Unlike a larger, “steamroller” offensive last year that uprooted enemy fighters in neighboring South Waziristan, the current engagement comprises smaller, piecemeal operations, the official told Pentagon reporters on background.
“We are seeing quite a bit of activity [in North Waziristan] that’s going on that supports what General Kiyani’s been telling in some of the strategic dialogues about his campaign plan,” the official said, referring to Gen. Ashfaq Parvez Kayani, the Pakistani army’s chief of staff.
Kiyani pledged in 2008 to step up offensive operations against militants within Pakistan, starting in the northern area of Bajaur, working through the federally administered tribal areas, the Swat Valley and the Northwestern Frontier.
The official said Pakistan “seems to be abiding by that kind of campaign plan to go and uproot the insurgencies” in the areas where militants have been entrenched.
“You’re seeing a trend where they are trying to remove the areas that were once unapproachable,” the official said, noting that Kiyani announced that the recent Pakistani military offensives marked the first any military had occupied South Waziristan.
The official characterized the accomplishments of the Pakistan security forces as “quite impressive.”

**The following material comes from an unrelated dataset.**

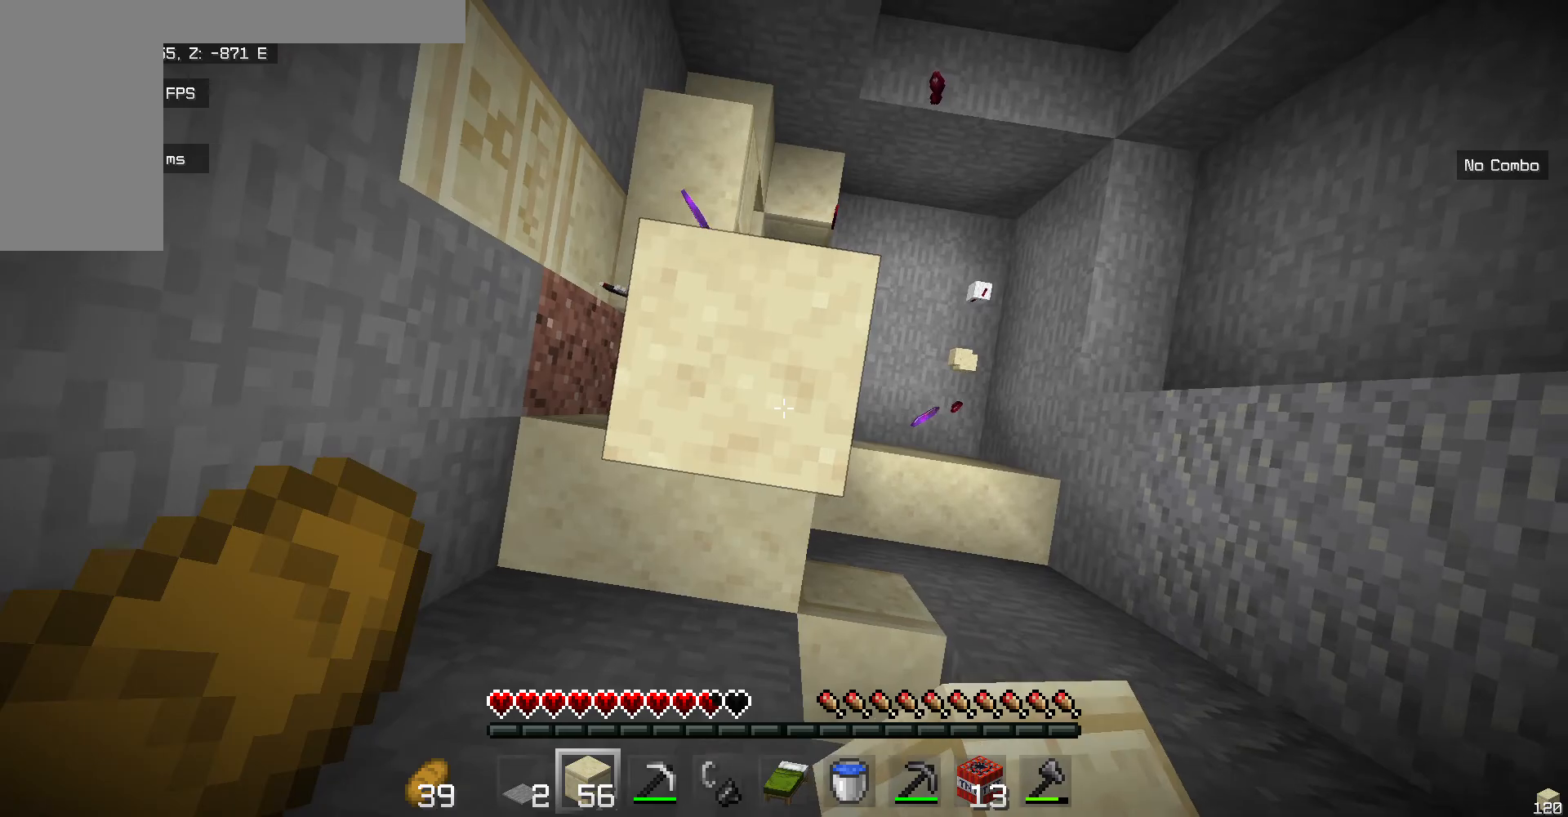
{"keys": [], "mouse": ["right"], "events": []}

“To see the gains that they have made in this short time is a real testament to the resolve, the fighting spirit and the leadership of Pakistan’s armed forces,” the official said.

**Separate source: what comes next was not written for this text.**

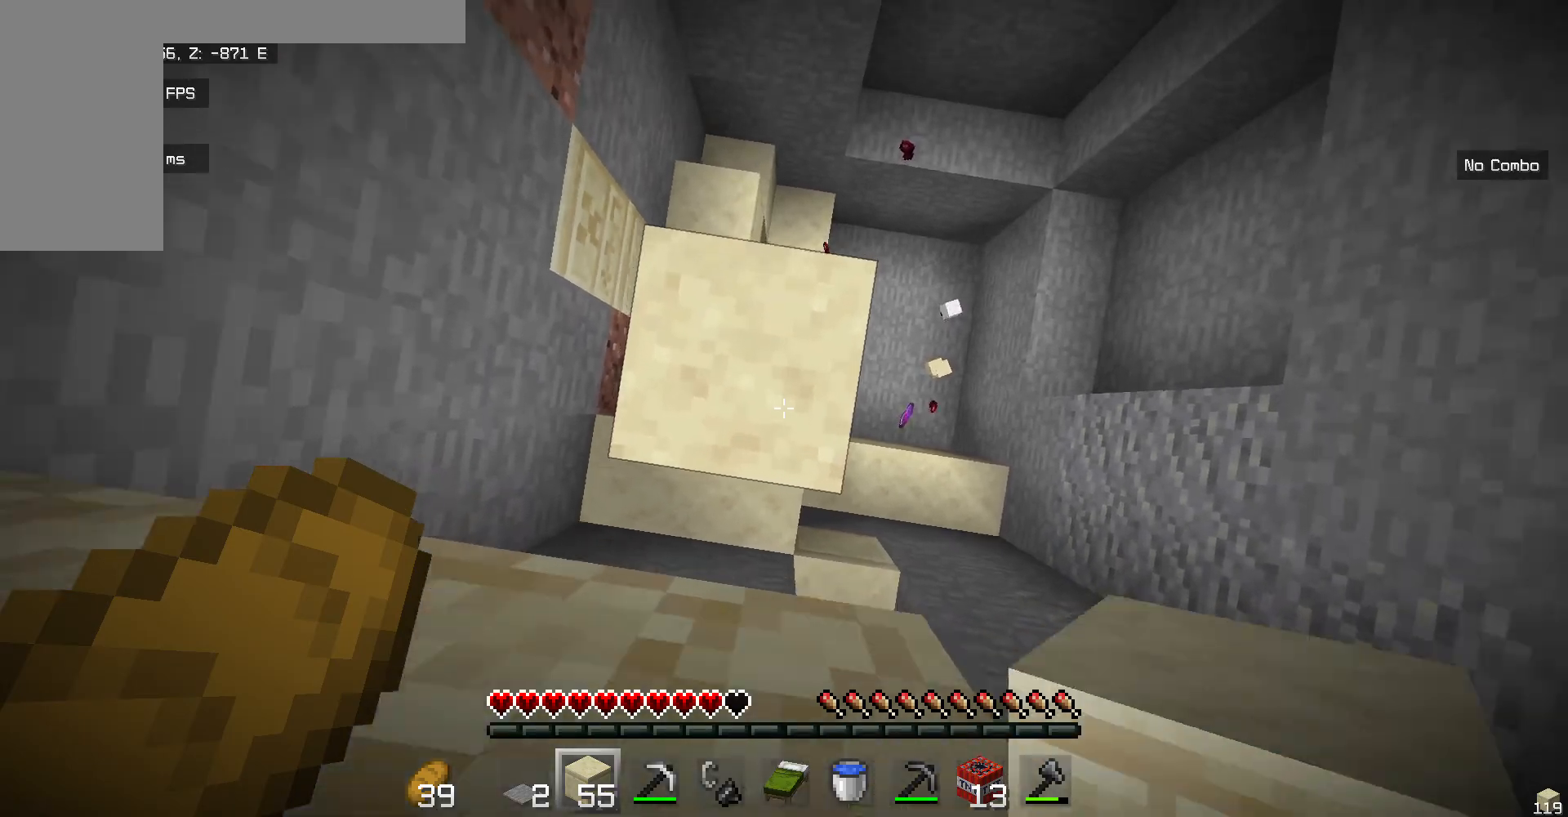
{"keys": [], "mouse": ["right"], "events": []}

About 200 U.S. military personnel in Pakistan are providing security assistance and training to the Pakistani military and to paramilitary operatives and members of the frontier corps. The official left open the possibility that the number of U.S. forces may increase if the U.S. delivers military equipment to Pakistan that requires specialized trainers.
“We stand fully behind Pakistan in its relentless drive to restore peace and security in this region,” the official said.
Defense Secretary Robert M. Gates held talks last week with a delegation of Pakistani officials, including Kayani.
“What we are interested in is looking at the long-term in the relationship between the United States and Pakistan,” Gates said before the meetings, “how we can strengthen our relationship, and how we can help Pakistan in dealing with the security challenges that face them, but also face us and NATO as well.”
Military officials have said that what spurred on Pakistan to greater action against militants within their borders was the realization that Taliban operatives — working in Afghanistan and Pakistan and al-Qaida behave as a “syndicate,” working in support of each other.
“Although they might not be bearing the big al-Qaida banner,” the official said, “these forces do work together in different ways.”
The official also noted that Pakistan began to take threats from the syndicate more seriously after militants began encroaching in areas that traditionally have not been home to insurgent forces.
“When the forces started packing into the settled areas of Pakistan within the last two years, I think they really realized that this is an extremist they have to deal with,” the official said. “As they were taking over the Swat area — [in addition to] very dramatic attacks inside Peshawar, Islamabad, Karachi — I think it was a wake-up call to some extent that they needed to deal with this insurgency, and it became their war, not our war, as it may have been portrayed.”
The official said coordination has improved among the U.S.-NATO coalition forces, Afghan security forces and Pakistan.
“That [Afghanistan-Pakistan] border that was very fluid,” the official said, “now is starting to be problematic for the insurgency.”